Simply put, it is government’s job to set the “what” but not the “how”.
The case for school autonomy is proven – but depends on effective sharing. The OECD’s education expert Andreas Schleicher has written:
Global educational comparisons like PISA show consistently that schools in high performing education systems tend to have considerable discretion with regard to how they set their academic direction and how they manage their resources… Our PISA data show that if you have a school system in which knowledge is shared effectively and you are a school with significant autonomy, your students are likely to perform better on PISA than students in a school with limited autonomy, on average across OECD countries at least. But if you are in a system without a culture of peer-learning and accountability, autonomy can actually work against you.
As Dr Goldacre has highlighted, there are parts of the world where a proper grasp of how research can improve teaching practice is essential for career progression. Teachers in Shanghai and Singapore take part in “Journal Clubs”, where they talk about and assess a new piece of research, and debate whether it could be usefully applied in the classroom. They then report back on shortcomings and scope for improvement.
Research and teaching schools
Universities provide an excellent template for how ideas can be explored and exchanged. Many of the most celebrated ones in the country are research universities. There is no reason why we shouldn’t also come to boast about our world-class research schools.

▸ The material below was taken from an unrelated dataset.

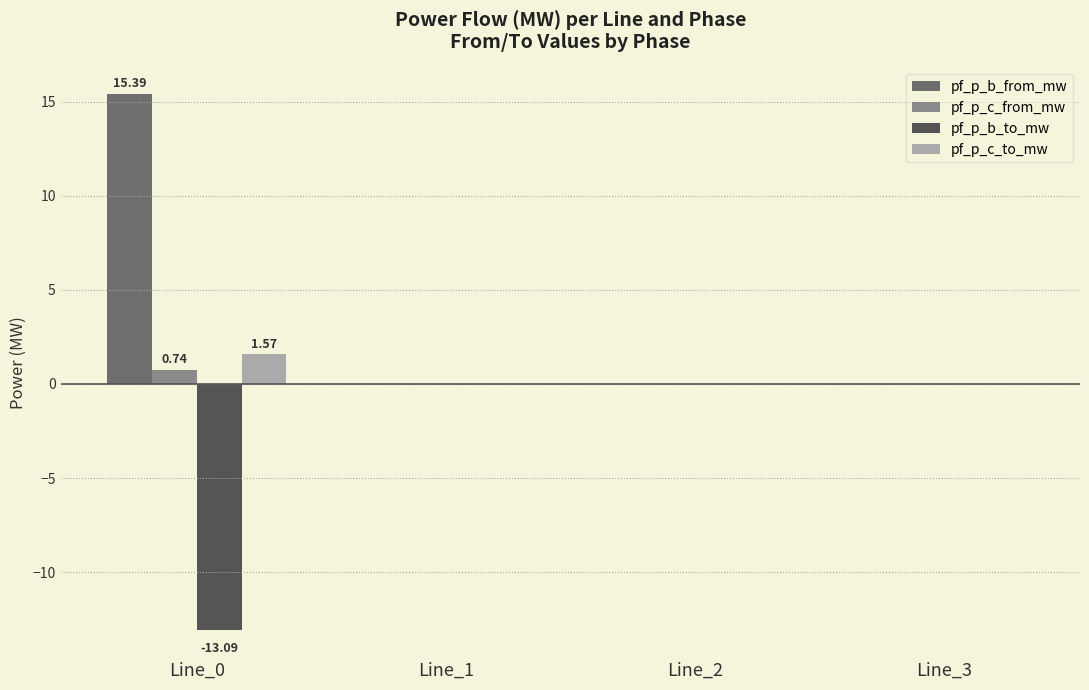

What is the average value of the pf_p_c_to_mw series?

0.4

The Sir Isaac Newton Free School in Norfolk, which opens in September, will be a sixth form specialising in maths and science, and link in closely with Norfolk’s world-class engineering and science industries, as well as being a beacon for maths and science teaching.
We already have 363 Teaching Schools in 136 local authority areas, and two-thirds of all schools work with other schools in leadership development clusters. Academy chains operate along similar lines. This is a very good platform on which we can build.

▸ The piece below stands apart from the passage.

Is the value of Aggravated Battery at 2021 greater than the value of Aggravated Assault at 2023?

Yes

Chains do not have to mean uniformity. The most appealing chain restaurants allow their proprietors a great deal of flexibility, so whilst there may be old favourites on the menu, the decor can vary considerably and customers may be treated to live jazz (or forced to endure it, according to taste). That said, if you hit on a genuinely winning formula, there’s no shame in sticking to it. It just shouldn’t be dictated from central HQ.
We want to give head teachers and teachers the opportunity to be brilliant, and the chance to dazzle and inspire. That inspiration should extend further than their pupils and reach their peers in the teaching profession.
Random controlled trials have their place in education. But instead of random controlled trials we have had the merely random. It is a curiously unambitious and unimaginative attitude to what schools can be – and ignores what the best schools already are.
So diktats are out and evidence based education, innovation and shared best practice are in. I am very grateful for your involvement in this exciting process – and extremely optimistic about what we can achieve.